I ate what I could find, trying to gather strength. I saw no more signs of my pursuers-- they must have given up the hunt long ago. But that didn't help me escape. If they found me again, my fate would be quick. From where I was, all directions led deeper into Nkumai territory-- all but one. From the sun's position I calculated a rough northwest and headed that way.
Travel was hard, for I wasn't strong, but at least now I was conscious. I took the trip in easy stages, each day a little closer, following a brook to a river, the river to, eventually, the sea.
Of course, there was an Nkumai city by the rivermouth, but it was in the trees, except for a few buildings by a rough wharf.
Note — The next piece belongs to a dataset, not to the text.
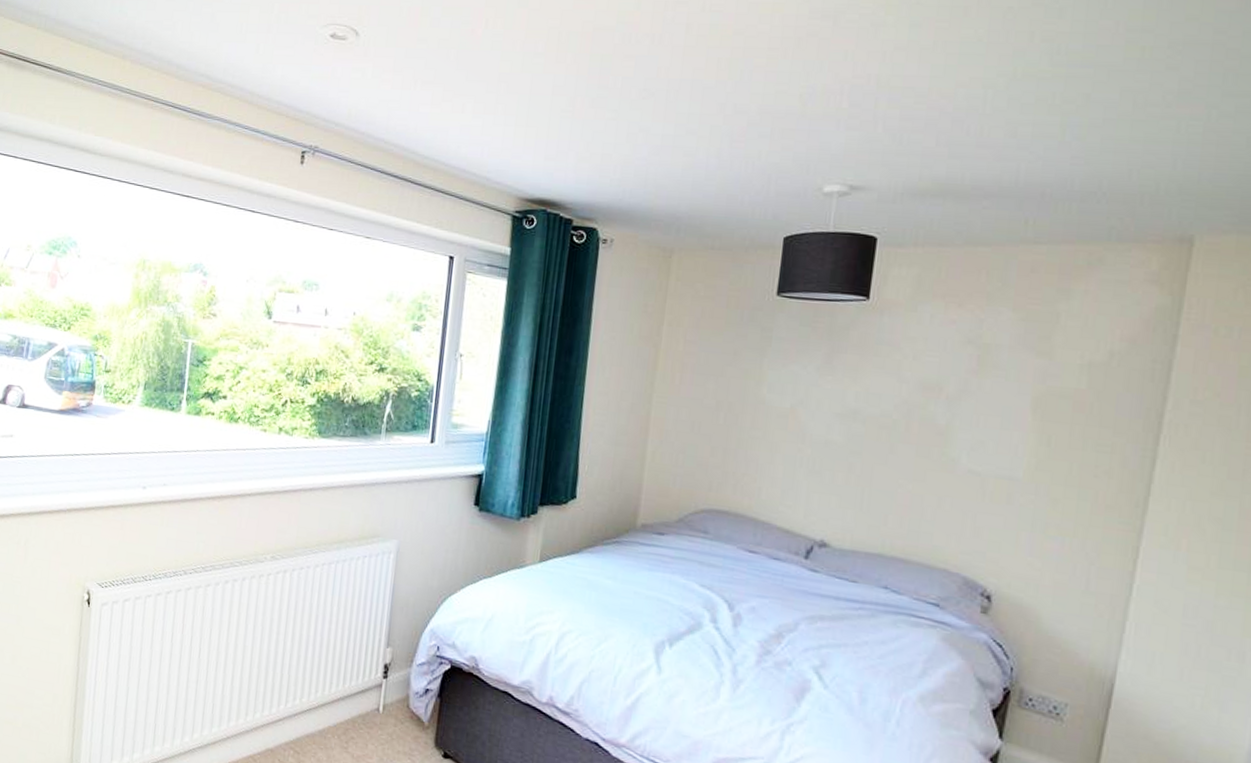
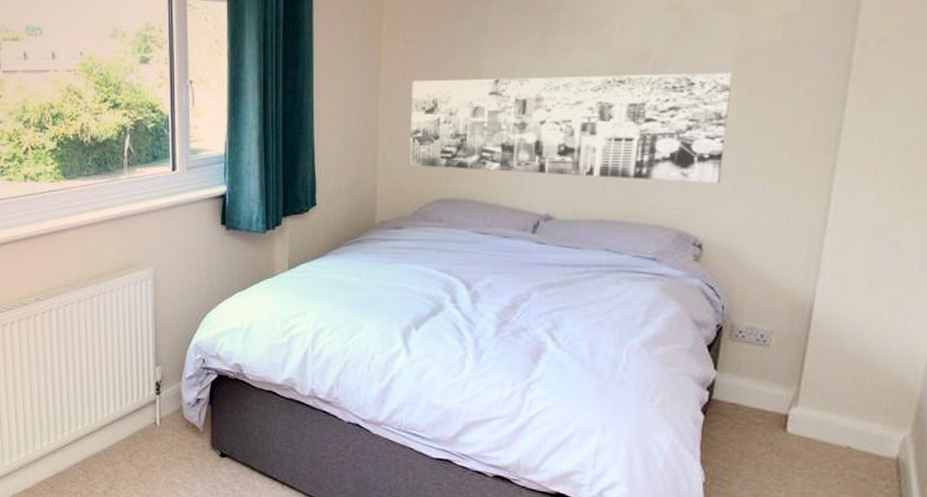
wall art: none [678,383,1032,532] -> present [409,72,733,183]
They were not sea people, I realized; they had not adapted as we of Mueller had. I remembered the huge fleet that had sailed out the Sleeve from Mueller, carrying thousands of troops that conquered Huntington in less than a month. From Nkumai no ships would sail.
But ships from other lands might come. And such a ship was my only hope of getting out of Nkumai and eventually getting word to Father about what the Nkumai sold to the Ambassador.